Pierre baisa la main de sa mère avec une émotion qu’il réprima aussitôt. Il avait failli lui dire que, depuis quelques jours, il était en proie à la tentation d’aimer, et que peut-être il aimait déjà. Il se contint. S’il avouait sa souffrance, elle serait trop vivement partagée par sa mère, et celle-ci le pousserait à une lutte dans laquelle il n’osait pas croire qu’il pût triompher.

— Nous reparlerons de tout cela après-demain, lui dit-il. Voyons d’abord comment le Gaucher prendra. Voici qu’il est tard, il faut dormir. Ne te tourmente pas, et sois sûre que je suis trop heureux avec toi pour beaucoup désirer d’être mieux.

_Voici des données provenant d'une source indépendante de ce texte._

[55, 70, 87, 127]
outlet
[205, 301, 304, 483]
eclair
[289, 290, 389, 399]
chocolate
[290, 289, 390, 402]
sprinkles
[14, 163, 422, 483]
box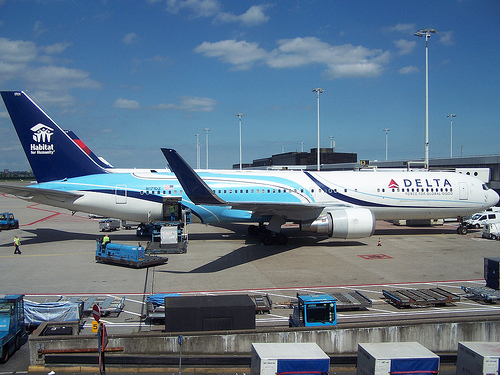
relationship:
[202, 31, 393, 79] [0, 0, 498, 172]
clouds in sky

Rentré dans sa chambre, il résolut de décharger son cœur, et il ouvrit son carnet. À la dernière page de son monologue de la veille, il trouva une petite pensée sauvage qu’il ne se souvint pas d’y avoir mise, mais qui le fit rêver.

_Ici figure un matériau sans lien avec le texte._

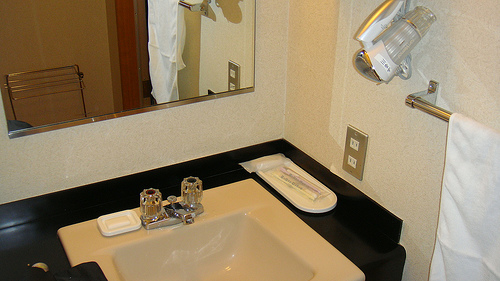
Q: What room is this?
A: It is a bathroom.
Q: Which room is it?
A: It is a bathroom.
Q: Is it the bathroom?
A: Yes, it is the bathroom.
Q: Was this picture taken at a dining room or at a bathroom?
A: It was taken at a bathroom.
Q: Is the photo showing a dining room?
A: No, the picture is showing a bathroom.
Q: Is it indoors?
A: Yes, it is indoors.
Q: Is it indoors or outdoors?
A: It is indoors.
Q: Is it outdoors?
A: No, it is indoors.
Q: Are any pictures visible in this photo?
A: No, there are no pictures.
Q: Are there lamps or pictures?
A: No, there are no pictures or lamps.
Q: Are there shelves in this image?
A: No, there are no shelves.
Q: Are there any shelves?
A: No, there are no shelves.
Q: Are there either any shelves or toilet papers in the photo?
A: No, there are no shelves or toilet papers.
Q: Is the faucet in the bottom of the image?
A: Yes, the faucet is in the bottom of the image.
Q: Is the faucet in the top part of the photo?
A: No, the faucet is in the bottom of the image.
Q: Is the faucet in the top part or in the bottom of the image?
A: The faucet is in the bottom of the image.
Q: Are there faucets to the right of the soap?
A: Yes, there is a faucet to the right of the soap.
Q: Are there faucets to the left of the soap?
A: No, the faucet is to the right of the soap.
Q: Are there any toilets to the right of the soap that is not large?
A: No, there is a faucet to the right of the soap.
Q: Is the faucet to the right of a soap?
A: Yes, the faucet is to the right of a soap.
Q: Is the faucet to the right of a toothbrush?
A: No, the faucet is to the right of a soap.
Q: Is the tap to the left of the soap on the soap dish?
A: No, the tap is to the right of the soap.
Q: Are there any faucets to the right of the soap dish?
A: Yes, there is a faucet to the right of the soap dish.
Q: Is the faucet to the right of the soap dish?
A: Yes, the faucet is to the right of the soap dish.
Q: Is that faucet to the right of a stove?
A: No, the faucet is to the right of the soap dish.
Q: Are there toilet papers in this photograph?
A: No, there are no toilet papers.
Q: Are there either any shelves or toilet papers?
A: No, there are no toilet papers or shelves.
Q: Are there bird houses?
A: No, there are no bird houses.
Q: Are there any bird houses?
A: No, there are no bird houses.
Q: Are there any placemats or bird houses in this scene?
A: No, there are no bird houses or placemats.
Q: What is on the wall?
A: The outlet is on the wall.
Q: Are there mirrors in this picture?
A: Yes, there is a mirror.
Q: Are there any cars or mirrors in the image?
A: Yes, there is a mirror.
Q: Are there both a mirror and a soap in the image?
A: Yes, there are both a mirror and a soap.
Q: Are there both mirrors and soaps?
A: Yes, there are both a mirror and a soap.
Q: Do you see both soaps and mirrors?
A: Yes, there are both a mirror and a soap.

— On devrait, se disait-il, faire un herbier de souvenirs. Une fleur, une feuille, un brin de mousse, prendraient la valeur d’une relique, si ces cueillettes vous rappelaient un événement de la vie intérieure, une émotion du cœur ou un effort de la volonté. On se rappelle les dangers ou les fatigues de certaines conquêtes botaniques. On revoit les sites grandioses ou charmants qui vous ont vivement frappé ; mais c’est toujours le spectacle du monde extérieur qui est évoqué par ces vestiges ; l’histoire de l’âme jouerait bien un autre rôle…

En ce moment, Pierre entendit marcher sur le bois retentissant des corridors et des escaliers du chalet ; puis on ouvrit la porte d’en bas, et il vit par la fenêtre Philippe Gaucher qui paraissait vouloir aller en pleine nuit à la découverte de ses motifs de peinture.